School of Biomedical Engineering, Capital Medical University, Beijing, China.
Beijing Key Laboratory of Fundamental Research on Biomechanics in Clinical Application, Capital Medical University, Beijing, China.
J Med Internet Res. 2021 Jan 12;23(1):e19689. doi: 10.2196/19689.
Liver cancer is a substantial disease burden in China. As one of the primary diagnostic tools for detecting liver cancer, dynamic contrast-enhanced computed tomography provides detailed evidences for diagnosis that are recorded in free-text radiology reports.
The aim of our study was to apply a deep learning model and rule-based natural language processing (NLP) method to identify evidences for liver cancer diagnosis automatically.

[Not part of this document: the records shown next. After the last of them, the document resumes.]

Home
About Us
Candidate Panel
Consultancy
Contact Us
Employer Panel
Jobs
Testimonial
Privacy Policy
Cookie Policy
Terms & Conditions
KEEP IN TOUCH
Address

We proposed a pretrained, fine-tuned BERT (Bidirectional Encoder Representations from Transformers)-based BiLSTM-CRF (Bidirectional Long Short-Term Memory-Conditional Random Field) model to recognize the phrases of APHE (hyperintense enhancement in the arterial phase) and PDPH (hypointense in the portal and delayed phases). To identify more essential diagnostic evidences, we used the traditional rule-based NLP methods for the extraction of radiological features. APHE, PDPH, and other extracted radiological features were used to design a computer-aided liver cancer diagnosis framework by random forest.
The BERT-BiLSTM-CRF predicted the phrases of APHE and PDPH with an F1 score of 98.40% and 90.67%, respectively. The prediction model using combined features had a higher performance (F1 score, 88.55%) than those using APHE and PDPH (84.88%) or other extracted radiological features (83.52%). APHE and PDPH were the top 2 essential features for liver cancer diagnosis.
This work was a comprehensive NLP study, wherein we identified evidences for the diagnosis of liver cancer from Chinese radiology reports, considering both clinical knowledge and radiology findings. The BERT-based deep learning method for the extraction of diagnostic evidence achieved state-of-the-art performance. The high performance proves the feasibility of the BERT-BiLSTM-CRF model in information extraction from Chinese radiology reports. The findings of our study suggest that the deep learning-based method for automatically identifying evidences for diagnosis can be extended to other types of Chinese clinical texts.
肝癌在中国是一个重大的疾病负担。作为检测肝癌的主要诊断工具之一,动态对比增强计算机断层扫描提供了详细的诊断证据,这些证据以自由文本的形式记录在放射学报告中。
本研究旨在应用深度学习模型和基于规则的自然语言处理(NLP)方法自动识别肝癌诊断的证据。
我们提出了一种基于预训练、微调的 BERT(来自 Transformer 的双向编码器表示)的 BiLSTM-CRF(双向长短期记忆条件随机场)模型,用于识别 APHE(动脉期高增强)和 PDPH(门脉期和延迟期低增强)的短语。为了识别更重要的诊断证据,我们使用传统的基于规则的 NLP 方法提取放射学特征。APHE、PDPH 和其他提取的放射学特征用于通过随机森林设计计算机辅助肝癌诊断框架。
BERT-BiLSTM-CRF 预测 APHE 和 PDPH 的短语的 F1 分数分别为 98.40%和 90.67%。使用组合特征的预测模型的性能(F1 分数为 88.55%)高于仅使用 APHE 和 PDPH(84.88%)或其他提取的放射学特征(83.52%)。APHE 和 PDPH 是肝癌诊断的前 2 个重要特征。
这项工作是一项全面的 NLP 研究,我们从中文放射学报告中识别肝癌诊断的证据,同时考虑临床知识和放射学发现。基于 BERT 的深度学习方法用于提取诊断证据,达到了最先进的性能。高绩效证明了 BERT-BiLSTM-CRF 模型在从中文放射学报告中提取信息方面的可行性。我们的研究结果表明,自动识别诊断证据的基于深度学习的方法可以扩展到其他类型的中文临床文本。